36La troisième partie montre que, alors que l’institution paritaire était dans une dynamique d’extension de son champ d’intervention, la nouvelle configuration institutionnelle issue de la fusion de l’ANPE et des Assédic en 2008 est marquée par une reprise en main par l’État. Cependant, l’externalisation du placement et son institutionnalisation se poursuivent avec une réappropriation par l’opérateur public qui mobilise les OPP comme variable d’ajustement, illustrant ainsi sa position de domination qui confine à un nouveau monopole.
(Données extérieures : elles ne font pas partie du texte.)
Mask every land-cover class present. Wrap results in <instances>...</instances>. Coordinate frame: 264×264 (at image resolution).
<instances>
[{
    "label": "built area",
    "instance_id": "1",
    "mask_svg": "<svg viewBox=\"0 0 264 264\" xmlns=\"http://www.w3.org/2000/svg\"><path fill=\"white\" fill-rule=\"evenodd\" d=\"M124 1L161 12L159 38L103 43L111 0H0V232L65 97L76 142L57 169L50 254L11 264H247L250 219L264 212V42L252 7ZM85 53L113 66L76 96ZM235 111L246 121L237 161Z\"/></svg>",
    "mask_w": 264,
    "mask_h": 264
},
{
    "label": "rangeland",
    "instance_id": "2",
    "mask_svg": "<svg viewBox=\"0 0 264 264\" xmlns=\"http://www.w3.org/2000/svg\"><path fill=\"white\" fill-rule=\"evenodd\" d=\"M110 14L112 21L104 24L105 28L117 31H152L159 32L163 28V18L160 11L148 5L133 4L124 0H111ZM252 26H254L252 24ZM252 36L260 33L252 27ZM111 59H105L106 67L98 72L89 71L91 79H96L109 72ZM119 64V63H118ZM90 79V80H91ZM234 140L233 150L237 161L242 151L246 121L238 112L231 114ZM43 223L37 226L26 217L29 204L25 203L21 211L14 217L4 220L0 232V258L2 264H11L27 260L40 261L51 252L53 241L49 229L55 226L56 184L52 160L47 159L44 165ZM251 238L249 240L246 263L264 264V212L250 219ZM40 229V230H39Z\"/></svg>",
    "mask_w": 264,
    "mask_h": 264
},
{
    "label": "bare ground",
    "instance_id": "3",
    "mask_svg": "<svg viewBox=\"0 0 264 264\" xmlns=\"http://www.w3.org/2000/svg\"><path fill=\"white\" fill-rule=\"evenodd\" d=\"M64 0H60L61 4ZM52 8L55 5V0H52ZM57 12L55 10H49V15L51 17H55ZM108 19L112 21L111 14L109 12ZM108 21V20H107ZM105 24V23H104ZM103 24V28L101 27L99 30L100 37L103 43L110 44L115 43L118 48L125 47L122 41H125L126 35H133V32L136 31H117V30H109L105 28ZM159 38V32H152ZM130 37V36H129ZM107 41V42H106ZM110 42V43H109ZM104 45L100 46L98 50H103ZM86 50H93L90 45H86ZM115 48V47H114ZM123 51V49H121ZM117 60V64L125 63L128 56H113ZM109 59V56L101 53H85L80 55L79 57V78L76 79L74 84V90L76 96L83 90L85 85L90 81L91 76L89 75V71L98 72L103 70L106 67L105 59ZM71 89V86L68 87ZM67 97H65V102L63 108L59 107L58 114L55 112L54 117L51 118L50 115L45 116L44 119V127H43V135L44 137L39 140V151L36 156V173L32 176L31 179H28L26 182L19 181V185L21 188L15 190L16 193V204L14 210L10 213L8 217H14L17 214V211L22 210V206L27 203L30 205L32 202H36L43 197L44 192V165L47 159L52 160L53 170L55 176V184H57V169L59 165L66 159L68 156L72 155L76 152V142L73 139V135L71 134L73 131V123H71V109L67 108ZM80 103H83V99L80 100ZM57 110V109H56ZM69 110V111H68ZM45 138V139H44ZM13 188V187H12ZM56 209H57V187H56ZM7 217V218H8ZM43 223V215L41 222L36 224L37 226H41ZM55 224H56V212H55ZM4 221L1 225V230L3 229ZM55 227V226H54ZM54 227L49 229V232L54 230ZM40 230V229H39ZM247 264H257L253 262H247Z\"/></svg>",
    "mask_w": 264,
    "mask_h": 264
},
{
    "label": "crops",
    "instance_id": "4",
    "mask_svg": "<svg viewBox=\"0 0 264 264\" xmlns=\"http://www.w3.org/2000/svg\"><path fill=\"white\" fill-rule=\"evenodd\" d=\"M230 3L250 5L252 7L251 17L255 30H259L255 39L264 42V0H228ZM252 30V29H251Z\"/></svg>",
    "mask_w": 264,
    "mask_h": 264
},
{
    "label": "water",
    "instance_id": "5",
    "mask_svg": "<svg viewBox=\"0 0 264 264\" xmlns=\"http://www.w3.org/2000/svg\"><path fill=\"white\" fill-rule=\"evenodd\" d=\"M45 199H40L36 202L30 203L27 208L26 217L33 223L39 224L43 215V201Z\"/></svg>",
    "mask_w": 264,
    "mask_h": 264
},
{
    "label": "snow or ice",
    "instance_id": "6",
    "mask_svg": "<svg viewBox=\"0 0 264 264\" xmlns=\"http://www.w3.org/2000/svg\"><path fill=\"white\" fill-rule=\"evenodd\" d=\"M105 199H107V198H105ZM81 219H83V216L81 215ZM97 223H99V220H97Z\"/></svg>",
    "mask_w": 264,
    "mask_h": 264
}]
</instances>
Cette nouvelle fonction, et l’approfondissement des relations de sous-traitance, confirment que la régulation concurrentielle est introduite au cœur du service public, mais n’est pas synonyme de désengagement.
37Signe de la confiance faite au secteur privé, les OPP demeurent un horizon de réforme pour le secteur public même lorsque les évaluations échouent à démontrer leur efficacité supérieure. Les résultats sont peu mobilisés et, lorsqu’ils le sont, ils sont réinterprétés en fonction des besoins de communication politique du moment, relativisant ainsi l’idée de rationalisation de la conduite de l’action publique.